Liest man Kissinger, liest es sich bisweilen wie ein Skript für Barack Obama. Zumindest gilt das für Syrien, einen Konflikt, der in der inneramerikanischen Debatte den uralten Streit zwischen Realisten und Idealisten in neuer Schärfe aufflackern lässt. Wer ans Intervenieren denke, mahnt der frühere Außenminister, müsse bei Strafe teuren Lehrgelds die Lektionen des Irak-Feldzugs bedenken. Man dürfe nicht zulassen, dass Verwaltungsstrukturen zerbrechen und sich die Armee auflöst, denn ein solches Vakuum sei das Gefährlichste.

"Schaut Obama nach Syrien, sieht er Bagdad"

Die Idee einer Syrien-Konferenz hält er für richtig, gleichwohl warnt er davor, sie mit Erwartungen zu überfrachten. Das Patt zwischen Baschar al Assad und den Rebellen lasse alles erwarten, nur keine schnelle Lösung. "Ausländische Mächte fordern die Regierung auf, mit ihren Gegnern zu verhandeln, um Letzteren die Macht zu übertragen.

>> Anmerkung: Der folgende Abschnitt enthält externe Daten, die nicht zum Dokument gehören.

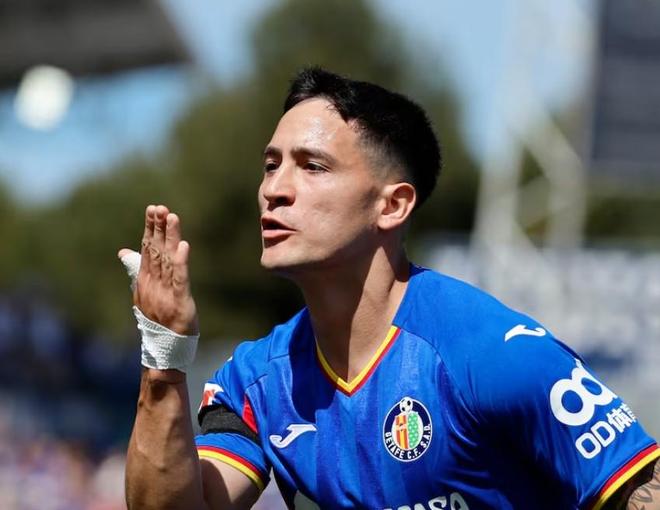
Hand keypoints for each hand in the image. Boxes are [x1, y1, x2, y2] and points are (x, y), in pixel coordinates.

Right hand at [118, 204, 197, 334]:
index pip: (148, 248)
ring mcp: (165, 291)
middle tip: (160, 207)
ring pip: (168, 260)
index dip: (151, 228)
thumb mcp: (145, 291)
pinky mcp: (179, 301)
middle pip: (156, 250)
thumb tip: (123, 251)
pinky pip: (180, 279)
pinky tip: (184, 247)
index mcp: (145, 279)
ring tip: (172, 217)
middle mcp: (152, 282)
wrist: (164, 348)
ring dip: (170, 238)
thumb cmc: (157, 318)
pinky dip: (181, 263)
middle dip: (158, 227)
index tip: (153, 209)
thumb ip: (136, 269)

Doch was beide Seiten interessiert, ist das eigene Überleben, weshalb derartige Appelle gewöhnlich auf taube Ohren stoßen."

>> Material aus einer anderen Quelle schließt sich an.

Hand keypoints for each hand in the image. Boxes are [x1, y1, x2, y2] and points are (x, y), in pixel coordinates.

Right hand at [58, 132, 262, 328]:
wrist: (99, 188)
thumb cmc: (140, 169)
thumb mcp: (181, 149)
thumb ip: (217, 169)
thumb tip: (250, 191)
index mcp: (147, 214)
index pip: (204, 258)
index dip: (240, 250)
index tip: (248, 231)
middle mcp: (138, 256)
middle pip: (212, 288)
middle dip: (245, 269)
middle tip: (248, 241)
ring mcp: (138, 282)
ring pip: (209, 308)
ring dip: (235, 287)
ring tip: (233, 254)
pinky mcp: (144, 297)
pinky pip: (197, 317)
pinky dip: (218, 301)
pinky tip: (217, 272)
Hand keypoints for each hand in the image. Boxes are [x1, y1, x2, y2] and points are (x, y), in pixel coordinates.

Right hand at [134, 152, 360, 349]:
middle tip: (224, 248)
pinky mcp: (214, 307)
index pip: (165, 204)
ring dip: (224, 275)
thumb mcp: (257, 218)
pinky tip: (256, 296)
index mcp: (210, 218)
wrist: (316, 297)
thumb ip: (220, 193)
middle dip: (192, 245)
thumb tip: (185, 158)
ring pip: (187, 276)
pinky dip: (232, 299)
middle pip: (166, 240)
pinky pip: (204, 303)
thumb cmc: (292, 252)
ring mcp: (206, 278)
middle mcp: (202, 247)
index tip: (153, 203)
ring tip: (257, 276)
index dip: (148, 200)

Auch wenn es niemand im Weißen Haus so unverblümt sagen würde, die Skepsis ist die gleiche. Die Furcht ist groß, dass die USA in den Strudel eines Bürgerkriegs hineingezogen werden, wohl oder übel die erste Geige spielen müssen und — wie im Irak — überfordert sein werden bei dem Versuch, den Schaden zu reparieren, die Aussöhnung zu organisieren und das Machtvakuum zu füllen. "Schaut Obama nach Syrien", fasst es die Zeitschrift "New Yorker" zusammen, "sieht er das Bagdad des Jahres 2003 — wir alle erinnern uns noch an diesen Film."

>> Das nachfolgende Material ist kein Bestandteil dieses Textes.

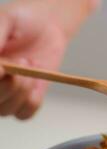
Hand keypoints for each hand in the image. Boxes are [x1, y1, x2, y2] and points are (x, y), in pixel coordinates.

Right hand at [0, 0, 95, 119]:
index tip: (4, 68)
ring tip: (31, 64)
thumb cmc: (22, 21)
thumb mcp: (5, 21)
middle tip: (24, 60)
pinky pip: (25, 114)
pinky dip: (33, 100)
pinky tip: (37, 81)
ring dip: (23, 90)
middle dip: (10, 85)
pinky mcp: (24, 100)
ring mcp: (4, 95)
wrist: (46, 27)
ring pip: (6, 110)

Der in Worten einst so inspirierende Hoffnungsträger, in der Praxis regiert er mit einer Vorsicht, die auf demselben nüchternen Blick auf die Welt gründet, wie er typisch ist für Kissinger. Kein Zufall auch, dass sich John Kerry, der neue Chef im Außenamt, auf Kissinger berief, als er nach dem Amtsantritt erste Pläne skizzierte. 1994, die einzig verbliebene Supermacht wähnte sich im Zenit ihrer Macht, bürstete der frühere Harvard-Professor in seinem Buch "Diplomacy" gegen den Strich um sich greifender Hybris, indem er eine ausgeprägt multipolare Welt prophezeite. "Nie zuvor musste eine Weltordnung aus so vielen verschiedenen Sichtweisen zusammengesetzt werden."

Unordnung schlimmer als Ungerechtigkeit

Unordnung sei schlimmer als Ungerechtigkeit, hat der Biograf Robert Kaplan einmal über den Leitfaden des Systems Kissinger geschrieben. Der Mann akzeptiere, dass die Welt nicht perfekt, nicht gerecht für alle sein könne. Unordnung aber bedeute das Fehlen von Gerechtigkeit für ausnahmslos alle. Hinter der These, so Kaplan, stehe eine zutiefst persönliche Erfahrung. Kissinger, der 1938 als Jude aus dem fränkischen Fürth fliehen musste, hat erlebt, wie der Nationalsozialismus mit seinen Schlägertrupps ein scheinbar sicheres Lebensumfeld aus den Angeln hob.

Im Kalten Krieg wiederum sah er die Sowjetunion als Teil eines Ordnungssystems, eine Macht, deren Einfluss die USA sowohl eindämmten als auch respektierten, damit "revolutionäres Chaos" auf die Randgebiete der Blockkonfrontation in der Dritten Welt beschränkt blieb. Schon die Doktorarbeit, die er in Harvard ablieferte, widmete Kissinger einem Dirigenten der Macht, dem österreichischen Staatsmann Klemens Fürst von Metternich.

Der hatte mit skrupelloser Geheimdiplomatie liberale Keime erstickt, um nach den Napoleonischen Kriegen die alten Verhältnisse wiederherzustellen. Ein Reaktionär, der jede Erhebung im Namen der Freiheit als sicheren Weg ins Chaos verabscheute. Kissinger zeichnete ihn, vor fast 60 Jahren, in weitaus milderem Licht, nämlich als Faktor der Stabilität. Metternich, schrieb er, habe zwar weder große Konzepte hervorgebracht, noch den Träumen einer ungeduldigen, rebellischen Generation Rechnung getragen, wohl aber habe er das Gleichgewicht der Kräfte gesichert.